[EM] Nontechnical words for cardinal and ordinal categories?

robert bristow-johnson rbj at audioimagination.com
Thu Jun 21 09:59:48 PDT 2012


On 6/21/12 6:34 AM, Kevin Venzke wrote:
>> Why do I think new terms are worthwhile? I think that choosing the right term is an important part of activism. Neither pro-life nor pro-choice activists are satisfied with the more-descriptive "anti-abortion" or "abortion rights". Similarly, Republicans made no headway against the inheritance tax until they termed it the "death tax". And FairVote has done very well with "instant runoff".

IRV does not have much cred or currency anymore.  i think that FairVote 
will someday regret the exclusive attachment to the term.  but i also 
think it's quite descriptive.  it's a good term for the masses.  better 
than "Hare method", "Alternative vote", or "STV".  and, in the NW US, (i 
think Washington state) they used "RCV" for "ranked-choice voting", 
which is descriptive of the ballot, but not specific enough about the 
method of tabulation.

> Do you really want to advocate a ballot format, instead of a specific method? Or
> is it a tool to help advocate "Range" (which will be a seemingly redundant name
> once you've made the effort to separately explain what ratings ballots are).

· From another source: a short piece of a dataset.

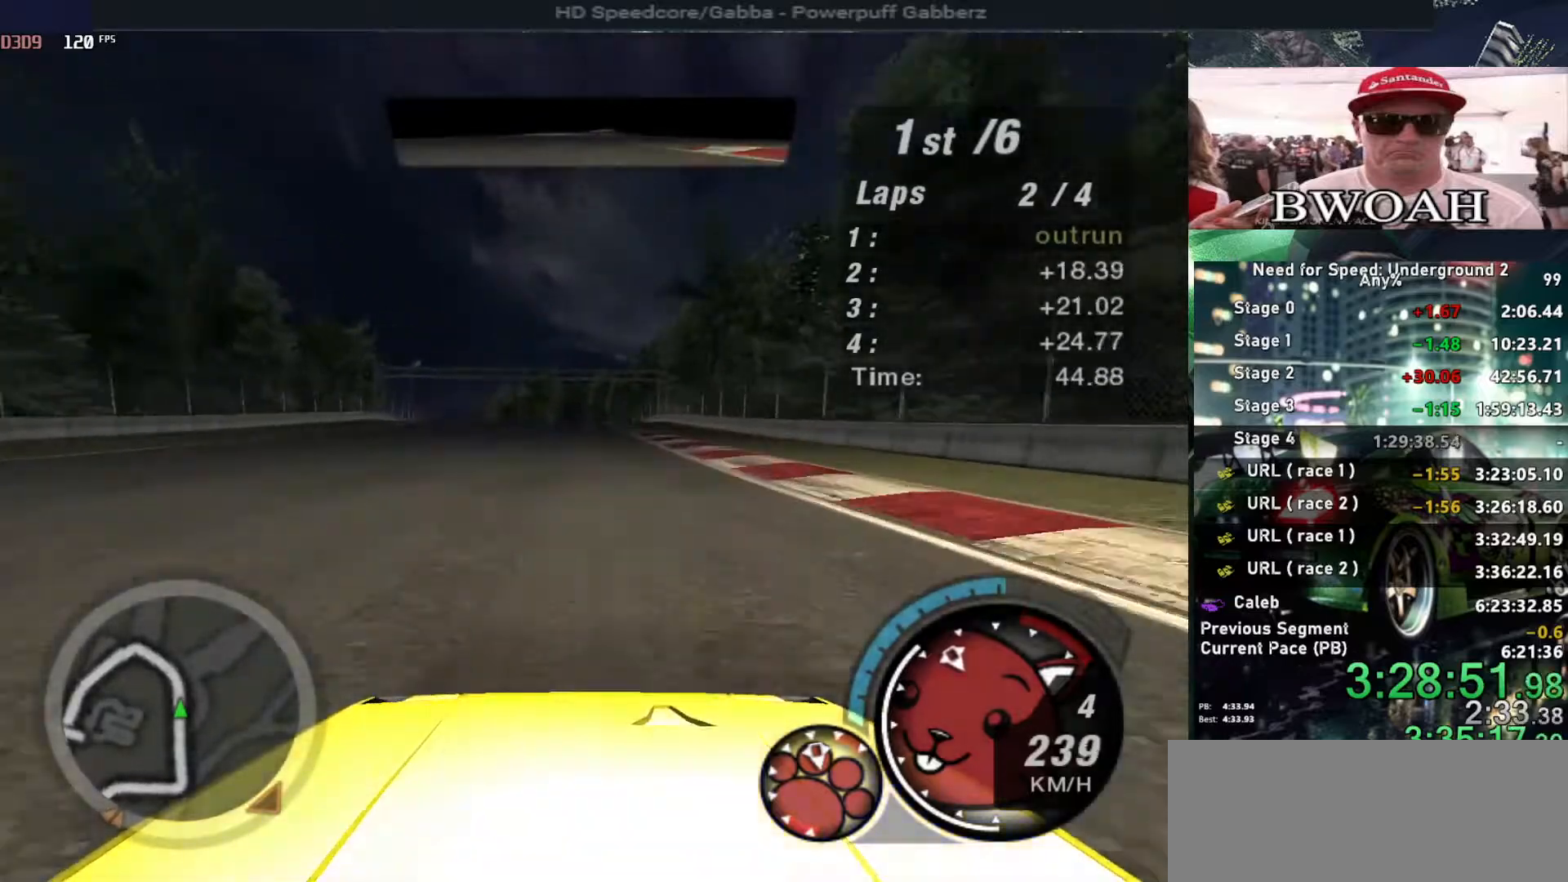
{"keys": ["left", "up"], "events": [[167, "left", "down"], [300, "left", "up"], [450, "left", "down"]]}
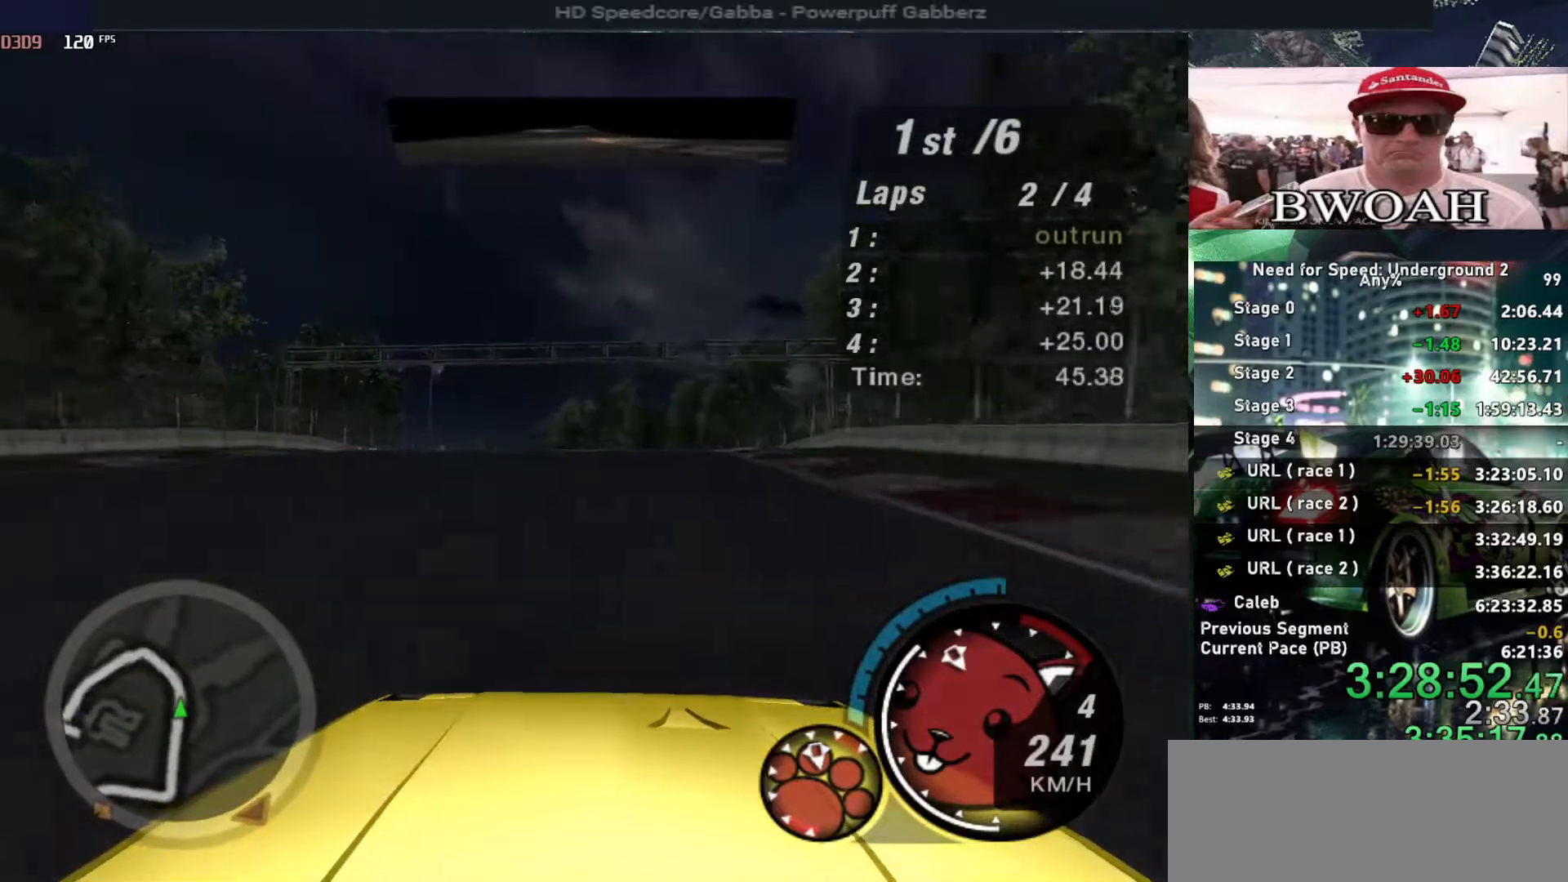
{"keys": ["up"], "events": [[84, "left", "up"], [267, "left", "down"], [367, "left", "up"]]}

"Rated ballots" or "Rated voting" is an okay term, i guess, and i don't 
think that "Range voting" was very meaningful to me when i first read 
the term from Warren's site.  but "Score voting" immediately had 
meaning.  i knew right away what it meant, and when i use the term to 
talk with non-technical people interested about voting issues (usually 
after the nasty IRV battle we had here), i always say "Score voting" and 
compare it to judging at an athletic performance, like Olympic 
gymnastics.  then people know exactly what i mean.  to a person, no one 
liked the idea of rating candidates as their official expression of 
their vote.

-- 

r b-j                  rbj at audioimagination.com

"Imagination is more important than knowledge."